Data for this exercise:
━━━━━━━━━━

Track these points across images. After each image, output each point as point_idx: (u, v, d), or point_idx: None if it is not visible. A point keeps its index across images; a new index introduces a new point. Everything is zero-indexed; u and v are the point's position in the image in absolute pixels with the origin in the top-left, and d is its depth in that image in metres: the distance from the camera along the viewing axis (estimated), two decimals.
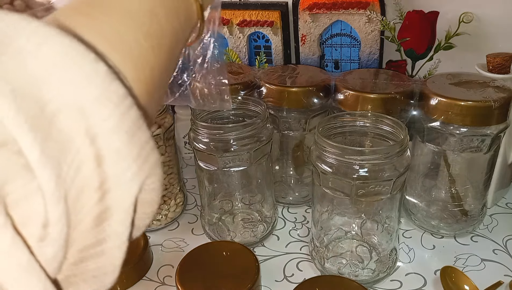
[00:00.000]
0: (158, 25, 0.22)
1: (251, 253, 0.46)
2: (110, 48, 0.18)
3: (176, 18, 0.24)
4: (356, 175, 0.42)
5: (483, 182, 0.53)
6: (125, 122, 0.16)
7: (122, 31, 0.20)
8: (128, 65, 0.19)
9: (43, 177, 0.14)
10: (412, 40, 0.59)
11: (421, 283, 0.47)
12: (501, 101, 0.46)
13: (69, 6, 0.20)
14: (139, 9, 0.21)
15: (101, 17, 0.19)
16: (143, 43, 0.20)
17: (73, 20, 0.18)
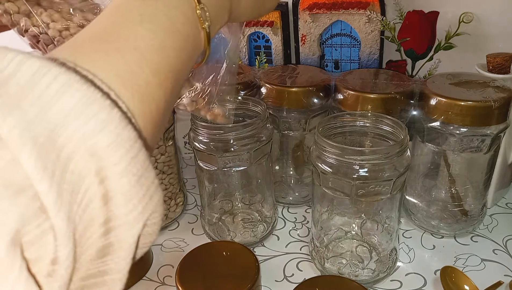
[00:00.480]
0: (166, 60, 0.23)
1: (251, 253, 0.46)
2: (121, 87, 0.19)
3: (184, 50, 0.24)
4: (356, 175, 0.42)
5: (483, 182, 0.53)
6: (134, 165, 0.17)
7: (133, 68, 0.20)
8: (136, 102, 0.20)
9: (56, 219, 0.15)
10: (412, 40, 0.59)
11: (421, 283, 0.47)
12: (501, 101, 0.46)
13: (85, 39, 0.21)
14: (150, 45, 0.22)
15: (114, 54, 0.20)
16: (151, 80, 0.21)
17: (89, 55, 0.19)
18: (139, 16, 0.22)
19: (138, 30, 0.22)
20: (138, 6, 0.23)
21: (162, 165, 0.55)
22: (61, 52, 0.20)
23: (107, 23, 0.22)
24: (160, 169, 0.55)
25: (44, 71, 0.16)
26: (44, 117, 0.15)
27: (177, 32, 0.24)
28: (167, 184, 0.57)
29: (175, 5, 0.24)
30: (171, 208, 0.58)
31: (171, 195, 0.58)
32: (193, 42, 0.25)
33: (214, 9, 0.27)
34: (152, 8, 0.23)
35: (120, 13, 0.23)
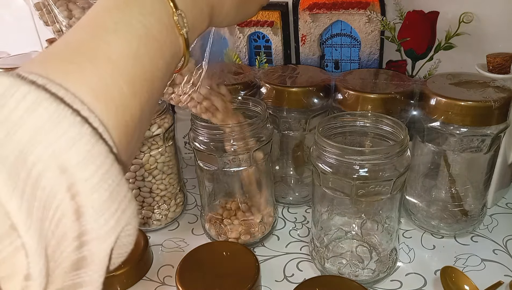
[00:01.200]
0: (141, 68, 0.22)
1: (251, 253, 0.46)
2: (94, 99, 0.19)
3: (161, 57, 0.24)
4: (356, 175, 0.42)
5: (483, 182, 0.53)
6: (105, 181, 0.18)
7: (106, 80, 0.20)
8: (110, 114, 0.20)
9: (27, 237, 0.15)
10: (412, 40, 0.59)
11: (421, 283, 0.47)
12: (501, 101, 0.46)
13: (60, 51, 0.21)
14: (124, 54, 0.22)
15: (87, 65, 0.20)
16: (125, 91, 0.21)
17: (62, 68, 0.19)
18: (113, 24, 0.22)
19: (112, 40, 0.22)
20: (113, 15, 0.23)
21: (162, 165, 0.55)
22: (35, 65, 0.20)
23: (82, 33, 0.22)
24: (160, 169, 0.55)
25: (13, 90, 0.16)
26: (13, 137, 0.16)
27: (153, 40, 0.23)
28: (167, 184, 0.57)
29: (150, 11, 0.24)
30: (171, 208, 0.58)
31: (171, 195, 0.58)
32: (170, 48, 0.25)
33: (192, 15, 0.26)
34: (127, 16, 0.23)
35: (95, 23, 0.23)
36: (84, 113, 0.18)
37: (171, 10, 0.25)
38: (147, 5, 0.24)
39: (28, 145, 0.16)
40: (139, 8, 0.23)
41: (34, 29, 0.89)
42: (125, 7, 0.23)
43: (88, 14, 0.24)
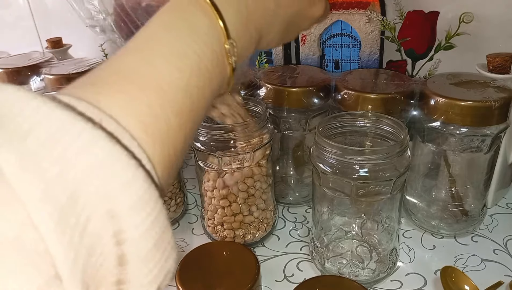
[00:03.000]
0: (189, 99, 0.22)
1: (251, 253, 0.46)
2: (143, 133, 0.19)
3: (209, 87, 0.24)
4: (356, 175, 0.42)
5: (483, 182, 0.53)
6: (153, 228, 0.17)
7: (156, 111, 0.20)
8: (156, 149, 0.19)
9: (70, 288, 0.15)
10: (412, 40, 0.59)
11: (421, 283, 0.47)
12: (501, 101, 0.46)
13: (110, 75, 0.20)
14: (175, 85, 0.21)
15: (138, 95, 0.19)
16: (173, 122, 0.21)
17: (113, 97, 0.19)
18: (167, 51, 0.22)
19: (165, 68, 0.21)
20: (168, 40, 0.22)
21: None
22: (85, 90, 0.19)
23: (133, 58, 0.21)
24: None
25: (68, 127, 0.15)
26: (66, 176, 0.15)
27: (204, 70, 0.23)
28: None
29: (204, 40, 0.23)
30: (171, 208, 0.58)
31: (171, 195, 0.58)
32: (218, 77, 0.25)
33: (241, 43, 0.26)
34: (182, 43, 0.22)
35: (148, 47, 0.22)
36: (137, 154, 0.18)
37: (224, 39, 0.24)
38: (201, 33, 0.23)
39: (80, 185, 0.15)
40: (194, 35, 0.23)
41: (34, 29, 0.89)
42: (180, 33, 0.23)
43: (141, 36, 0.23)
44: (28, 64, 0.70)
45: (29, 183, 0.14)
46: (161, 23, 0.23)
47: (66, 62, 0.73)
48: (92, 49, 0.82)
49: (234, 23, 0.25)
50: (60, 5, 0.86)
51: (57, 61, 0.74)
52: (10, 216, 0.14)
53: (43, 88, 0.67)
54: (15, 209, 0.14)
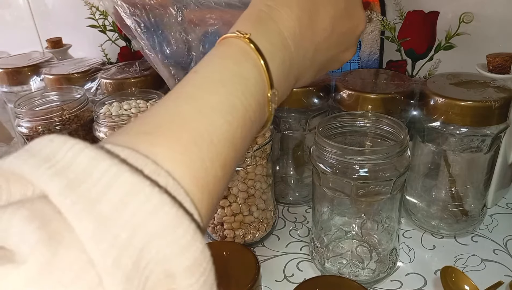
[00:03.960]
0: (234, 151, 0.22)
1: (251, 253, 0.46)
2: (195, 188, 0.19)
3: (251, 135, 0.24)
4: (356, 175, 0.42)
5: (483, 182, 0.53)
6: (205, 287, 0.17)
7: (207, 164, 0.20)
8: (204, 203, 0.20)
9: None
10: (412, 40, 0.59)
11: (421, 283, 0.47)
12: (501, 101, 0.46)
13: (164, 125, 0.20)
14: (224, 138, 0.21)
15: (192, 148, 0.20)
16: (219, 174, 0.21)
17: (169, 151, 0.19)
18: (220, 103, 0.22)
19: (217, 120, 0.21)
20: (220, 91, 0.23)
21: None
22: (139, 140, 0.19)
23: (188, 106, 0.22)
24: None
25: (137, 191, 0.16)
26: (134, 241, 0.16)
27: (249, 121, 0.24)
28: None
29: (252, 92, 0.24)
30: None
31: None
32: (259, 125, 0.26)
33: (281, 91, 0.27)
34: (232, 96, 0.23)
35: (202, 97, 0.22)
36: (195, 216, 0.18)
37: (268, 89, 0.25)
38: (250, 85, 0.24)
39: (145, 250, 0.16)
40: (243, 87, 0.23)
41: (34, 29, 0.89)
42: (231, 86, 0.23)
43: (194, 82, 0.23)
44: (28, 64, 0.70)
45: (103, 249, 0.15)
46: (213, 72, 0.24)
47: (66, 62, 0.73)
48: (92, 49, 0.82)
49: (278, 74, 0.26)
50: (60, 5, 0.86)
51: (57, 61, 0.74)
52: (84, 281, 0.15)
53: (43, 88, 0.67)
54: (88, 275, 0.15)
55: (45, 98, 0.61)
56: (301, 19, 0.28)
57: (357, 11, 0.34)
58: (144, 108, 0.53)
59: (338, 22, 0.31)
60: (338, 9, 0.31)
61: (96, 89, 0.65)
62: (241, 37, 0.25)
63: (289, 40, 0.27)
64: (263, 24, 0.27)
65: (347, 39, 0.34)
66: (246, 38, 0.25)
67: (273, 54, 0.26)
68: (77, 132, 0.58)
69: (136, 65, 0.67)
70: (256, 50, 0.25)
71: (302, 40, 0.29)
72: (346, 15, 0.32)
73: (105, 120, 0.50)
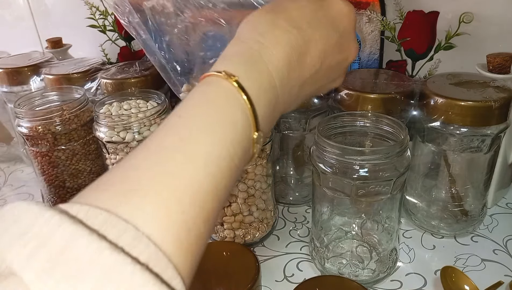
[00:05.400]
0: (218, 202, 0.21)
1: (251, 253, 0.46)
2: (178, 250, 0.18)
3: (235, 180, 0.23)
4: (356, 175, 0.42)
5: (483, 182, 0.53)
6: None
7: (189, 224, 0.19)
8: (187, 264, 0.19)
9: None
10: (412, 40, 0.59)
11: (421, 283, 0.47)
12: (501, 101, 0.46)
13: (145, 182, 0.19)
14: (207, 193, 0.21)
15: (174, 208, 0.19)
16: (202, 230, 0.20)
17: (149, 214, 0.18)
18: (204, 155, 0.21)
19: (199, 175, 0.20)
20: (204, 140, 0.21)
21: None
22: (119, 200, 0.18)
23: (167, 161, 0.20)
24: None
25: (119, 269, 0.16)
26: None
27: (234, 169, 0.23)
28: None
29: (238, 139, 0.23)
30: None
31: None
32: (242, 168, 0.24)
33: (266, 130, 0.26)
34: (218, 146, 0.22)
35: (184, 149, 0.21)
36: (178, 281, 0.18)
37: (253, 132, 0.24)
38: (237, 132, 0.23)
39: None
40: (230, 134, 0.22)
41: (34, 29, 0.89)
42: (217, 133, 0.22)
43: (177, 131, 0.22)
44: (28, 64, 0.70)
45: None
46: (198, 117, 0.22)
47: (66, 62, 0.73)
48: (92, 49, 0.82)
49: (264, 115, 0.25)
50: (60, 5, 0.86)
51: (57, 61, 0.74)
52: None
53: (43, 88, 0.67)
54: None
55: (45, 98, 0.61)
56: (290, 58, 0.27)
57: (348, 43, 0.33)
58: (144, 108, 0.53)
59: (328, 56, 0.30)
60: (330, 43, 0.30)
61: (96, 89, 0.65)
62: (229, 79, 0.24)
63: (276, 80, 0.26)
64: (252, 64, 0.26)
65: (336, 70, 0.33)
66: (234, 80, 0.24)
67: (260, 96, 0.25)
68: (77, 132, 0.58)
69: (136, 65, 0.67)
70: (244, 94, 0.24)
71: (289, 78, 0.28)
72: (337, 49, 0.31)
73: (105, 120, 0.50)
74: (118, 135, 0.50)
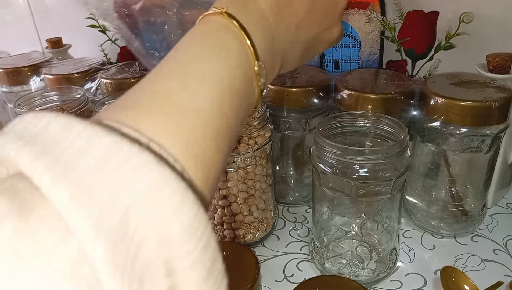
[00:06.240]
0: (226, 122, 0.22)
1: (251, 253, 0.46)
2: (186, 156, 0.18)
3: (241, 109, 0.24)
4: (356, 175, 0.42)
5: (483, 182, 0.53)
6: (205, 255, 0.16)
7: (197, 134, 0.20)
8: (198, 170, 0.19)
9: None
10: (412, 40, 0.59)
11: (421, 283, 0.47)
12: (501, 101, 0.46)
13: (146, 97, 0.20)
14: (210, 107, 0.21)
15: (178, 118, 0.19)
16: (212, 146, 0.20)
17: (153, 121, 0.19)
18: (202, 75, 0.22)
19: (200, 90, 0.21)
20: (202, 64, 0.22)
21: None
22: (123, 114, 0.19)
23: (170, 81, 0.21)
24: None
25: (115, 150, 0.15)
26: (116, 202, 0.14)
27: (236, 92, 0.23)
28: None
29: (237, 63, 0.24)
30: None
31: None
32: (248, 99, 0.25)
33: (268, 66, 0.26)
34: (215, 66, 0.22)
35: (184, 72, 0.22)
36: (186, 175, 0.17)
37: (253, 61, 0.25)
38: (233, 56, 0.24)
39: (131, 210, 0.15)
40: (226, 59, 0.23)
41: (34, 29, 0.89)
42: (213, 57, 0.23)
43: (174, 59, 0.23)
44: (28, 64, 0.70)
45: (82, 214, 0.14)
46: (194, 47, 0.23)
47: (66, 62, 0.73)
48: (92, 49, 0.82)
49: (262, 47, 0.26)
50: (60, 5, 0.86)
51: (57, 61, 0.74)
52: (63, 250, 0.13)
53: (43, 88, 0.67)
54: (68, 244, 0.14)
55: (45, 98, 0.61)
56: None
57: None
58: None
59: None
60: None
61: (96, 89, 0.65)
62: (218, 13, 0.25)
63: (267, 13, 0.27)
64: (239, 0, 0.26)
65: (329, 15, 0.33)
66: (223, 12, 0.25)
67: (253, 27, 0.25)
68: None
69: (136, 65, 0.67)
70: (236, 21, 0.24)
71: (281, 14, 0.28)
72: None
73: None
74: None
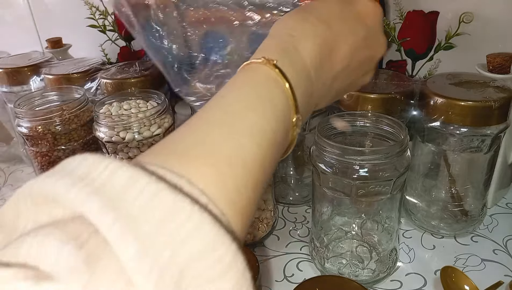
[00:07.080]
0: (264, 173, 0.22)
1: (251, 253, 0.46)
2: (232, 210, 0.19)
3: (278, 159, 0.25)
4: (356, 175, 0.42)
5: (483, 182, 0.53)
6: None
7: (240, 187, 0.20)
8: (239, 224, 0.20)
9: None
10: (412, 40, 0.59)
11: (421, 283, 0.47)
12: (501, 101, 0.46)
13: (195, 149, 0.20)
14: (254, 161, 0.21)
15: (225, 170, 0.20)
16: (251, 196, 0.21)
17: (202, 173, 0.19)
18: (249, 128, 0.22)
19: (246, 144, 0.21)
20: (250, 116, 0.23)
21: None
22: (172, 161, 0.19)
23: (218, 131, 0.21)
24: None
25: (177, 208, 0.16)
26: (175, 261, 0.15)
27: (277, 145, 0.24)
28: None
29: (280, 117, 0.24)
30: None
31: None
32: (283, 149, 0.26)
33: (304, 116, 0.27)
34: (262, 120, 0.23)
35: (231, 122, 0.22)
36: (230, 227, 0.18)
37: (293, 114, 0.25)
38: (278, 110, 0.24)
39: (186, 270, 0.15)
40: (272, 111, 0.24)
41: (34, 29, 0.89)
42: (260, 110, 0.23)
43: (221, 108, 0.23)
44: (28, 64, 0.70)
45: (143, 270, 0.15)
46: (241, 97, 0.24)
47: (66, 62, 0.73)
48: (92, 49, 0.82)
49: (301, 101, 0.26)
50: (60, 5, 0.86)
51: (57, 61, 0.74)
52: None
53: (43, 88, 0.67)
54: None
55: (45, 98, 0.61)
56: (322, 49, 0.29)
57: (377, 38, 0.34)
58: (144, 108, 0.53)
59: (357, 51, 0.31)
60: (358, 38, 0.31)
61: (96, 89, 0.65)
62: (267, 64, 0.25)
63: (311, 70, 0.28)
64: (287, 53, 0.27)
65: (366, 66, 0.34)
66: (272, 64, 0.25)
67: (298, 82, 0.26)
68: (77, 132, 0.58)
69: (136, 65, 0.67)
70: (283, 76, 0.25)
71: (322, 70, 0.29)
72: (366, 44, 0.32)
73: (105, 120, 0.50)
74: (118, 135, 0.50)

━━━━━━━━━━

Aim of the task: Copy only these lines from the records above, exactly: the one with "64: (263, 24, 0.27)", the one with "25: (119, 269, 0.16)", and those between. Skip the pictures.

Response to the task:
64: (263, 24, 0.27)
65: (347, 39, 0.34)
66: (246, 38, 0.25)
67: (273, 54, 0.26)
68: (77, 132, 0.58)
69: (136, 65, 0.67)
70: (256, 50, 0.25)
71: (302, 40, 0.29)
72: (346, 15, 0.32)
73: (105, 120, 0.50)
[00:05.400]
0: (218, 202, 0.21)
1: (251, 253, 0.46)
2: (178, 250, 0.18)
3: (235, 180, 0.23)
4: (356, 175, 0.42)
5: (483, 182, 0.53)
6: None
7: (189, 224, 0.19)
8: (187, 264, 0.19)
9: None
10: (412, 40, 0.59)
11: (421, 283, 0.47)
12: (501, 101, 0.46)
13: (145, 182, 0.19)
14: (207, 193, 0.21)
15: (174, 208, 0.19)
16: (202, 230, 0.20)
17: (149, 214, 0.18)
18: (204, 155, 0.21)
19: (199, 175, 0.20)
20: (204, 140, 0.21)
21: None
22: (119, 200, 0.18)
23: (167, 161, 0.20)
24: None
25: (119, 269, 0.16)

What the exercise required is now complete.